Jenn hopped off and the sudden lightness of the bike cooled my brain enough to realise I had chosen to park on an incline and in a big patch of rocky gravel. Not a good choice. So, I started to straddle-walk Aliona backward, intending to get back on the pavement. The rear wheel hit a rut and Aliona shifted to the right.

I will blame a lot of things at this point — I was on gravel, I was tired from swimming all day, the bike was a little top heavy because of a large bag strapped to the rack — but really I have to accept there was a failure in my state of mind. I was distracted or lazy or some such thing, so when the bike first started falling I had a physical thought of being on the bicycle I take to work each morning. At stop lights, I will often stand astride the bicycle and absentmindedly shift it from thigh to thigh. So, I let Aliona tip, intending to catch her and push her back up with the inside of my right leg. But, you know, Aliona weighs 500 lbs — considerably more than my bicycle.

She continued to tip and too slowly my brain registered: “Oh, I need to put some actual strength into this.”

“Shit. Shit,” I said, glancing at Jenn. “It’s going. Helphelphelphelp.”

It was at this point I learned I had married a women without quick reflexes. I love her dearly, but I think I have to accept that when the zombie apocalypse comes she’ll be one of the first to go. She just stood there, watching, as Aliona tipped slowly, slowly, slowly onto her side with me grunting and swearing the whole way down.

A soft crumple. And then the sound of several men shouting: “Oooh!”

Of course, I had dropped the bike right in front of the pub, right in front of the beer garden, where I had an audience of no less than 40 inebriated individuals. As I clicked off the engine with the kill switch I caught in the corner of my eye a couple on a Harley-Davidson crawling by. For some reason it felt like insult to injury; I am still such a newbie that I feel often I’m being judged by other motorcyclists. Other motorcyclists who aren’t picking up their bike in front of a pub.

I got off lucky.

Thankfully, I’ve watched plenty of YouTube videos explaining what to do in this situation, so I extended the kick stand, nudged my butt into the seat and pushed the bike back up from a squat position. Aliona came back up easily, aided by the adrenaline rush that comes from overwhelming embarrassment.

Now the couple from the Harley were approaching — a man and woman.

“This gravel, mate” said the man in a broad Australian accent. “I was just sayin’ to the wife the only thing I don’t like about this pub is havin’ to park in gravel.”

“She’s actually come out of it alright,” he said, running his hand along the fairing. “Just a few scratches here. A scratch there on the exhaust…”

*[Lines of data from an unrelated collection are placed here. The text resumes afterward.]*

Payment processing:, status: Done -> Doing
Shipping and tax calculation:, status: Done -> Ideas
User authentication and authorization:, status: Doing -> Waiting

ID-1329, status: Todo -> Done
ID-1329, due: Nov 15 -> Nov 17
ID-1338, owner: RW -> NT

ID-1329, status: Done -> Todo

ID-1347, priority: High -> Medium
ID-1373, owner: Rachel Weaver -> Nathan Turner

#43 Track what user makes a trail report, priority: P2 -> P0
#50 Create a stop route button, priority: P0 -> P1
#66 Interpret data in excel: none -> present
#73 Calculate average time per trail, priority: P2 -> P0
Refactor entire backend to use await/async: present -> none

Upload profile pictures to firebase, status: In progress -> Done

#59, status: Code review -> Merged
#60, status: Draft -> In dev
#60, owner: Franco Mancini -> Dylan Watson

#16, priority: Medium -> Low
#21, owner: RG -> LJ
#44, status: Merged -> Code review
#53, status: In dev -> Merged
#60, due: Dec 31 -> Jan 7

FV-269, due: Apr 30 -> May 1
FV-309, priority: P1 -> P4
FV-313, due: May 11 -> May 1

“Yeah, just my pride that’s hurt the most,” I said.

“Well, that’s the rule, isn’t it, mate? You can’t drop your bike unless there’s an audience. I’ve been riding I don’t know how many years, and, honestly, I have never dropped my motorbike… unless there’s been at least a dozen fellas around to laugh at me. This gravel, I reckoned I’d be on the ground with you. But, see, I parked over there, out of sight, so everything went fine.”

Despite the shame, Jenn and I decided to stay at the pub. She went in and got drinks while I sat outside trying to absorb the tremendous shame of having done such a stupid thing in front of so many people. I hyper-analysed the incident and said a little thank you to the gods that I had gotten through it with only damage that could be covered up by the Minnesota Twins decal I’ve been wanting to put on the fairing.

They say it happens to everyone. Now it’s happened to me. My ego is still bruised.